__RECORDS SUPPLIED__

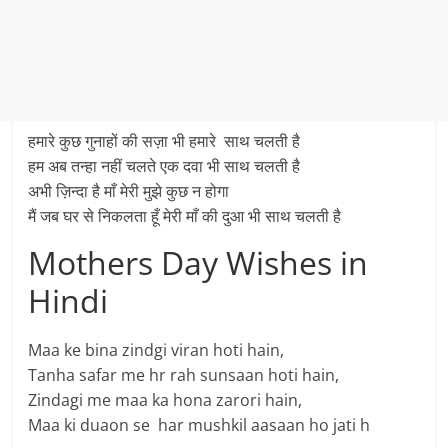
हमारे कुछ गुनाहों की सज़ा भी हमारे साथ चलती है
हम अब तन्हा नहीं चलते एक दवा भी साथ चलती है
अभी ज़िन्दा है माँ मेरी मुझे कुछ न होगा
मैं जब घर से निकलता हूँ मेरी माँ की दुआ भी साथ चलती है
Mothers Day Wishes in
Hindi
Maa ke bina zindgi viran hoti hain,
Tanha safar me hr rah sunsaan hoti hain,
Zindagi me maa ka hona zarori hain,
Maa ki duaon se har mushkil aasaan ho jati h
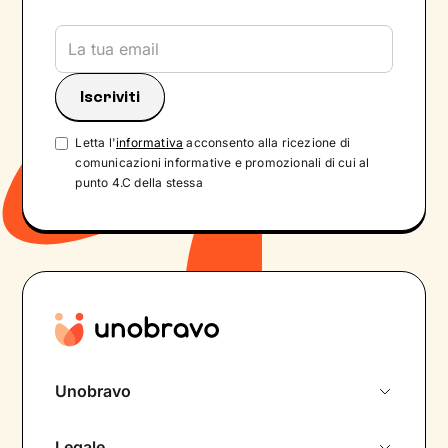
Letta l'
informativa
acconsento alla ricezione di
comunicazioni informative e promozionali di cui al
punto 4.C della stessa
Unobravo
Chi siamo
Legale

==

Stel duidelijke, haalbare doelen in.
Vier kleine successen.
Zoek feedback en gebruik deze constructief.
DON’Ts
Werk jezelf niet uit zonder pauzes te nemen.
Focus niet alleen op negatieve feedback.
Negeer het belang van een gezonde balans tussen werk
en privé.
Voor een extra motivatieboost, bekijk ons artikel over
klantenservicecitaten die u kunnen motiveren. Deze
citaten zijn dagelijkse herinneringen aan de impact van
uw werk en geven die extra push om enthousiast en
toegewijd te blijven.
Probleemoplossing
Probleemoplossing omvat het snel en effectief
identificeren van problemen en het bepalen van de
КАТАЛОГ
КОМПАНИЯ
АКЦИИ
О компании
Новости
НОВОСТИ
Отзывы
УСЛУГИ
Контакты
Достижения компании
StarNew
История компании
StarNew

...

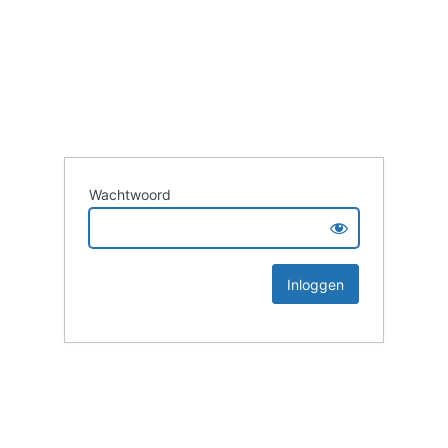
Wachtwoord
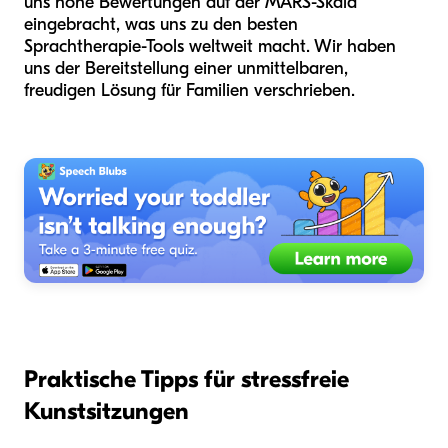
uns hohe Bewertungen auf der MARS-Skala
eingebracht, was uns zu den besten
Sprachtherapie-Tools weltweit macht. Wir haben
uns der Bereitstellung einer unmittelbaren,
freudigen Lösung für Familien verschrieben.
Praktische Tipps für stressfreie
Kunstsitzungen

__PROBLEM TO SOLVE__
Rewrite the lines between the one holding "हमारे कुछ गुनाहों" and the one holding "Zindagi me maa", inclusive, swapping "Tanha" for "Akela" and leaving everything else unchanged.

__RESULT__
हमारे कुछ गुनाहों की सज़ा भी हमारे साथ चलती है
हम अब तन्हा नहीं चलते एक दवा भी साथ चलती है
अभी ज़िन्दा है माँ मेरी मुझे कुछ न होगा
मैं जब घर से निकलता हूँ मेरी माँ की दुआ भी साथ चलती है
Mothers Day Wishes in
Hindi
Maa ke bina zindgi viran hoti hain,
Akela safar me hr rah sunsaan hoti hain,
Zindagi me maa ka hona zarori hain,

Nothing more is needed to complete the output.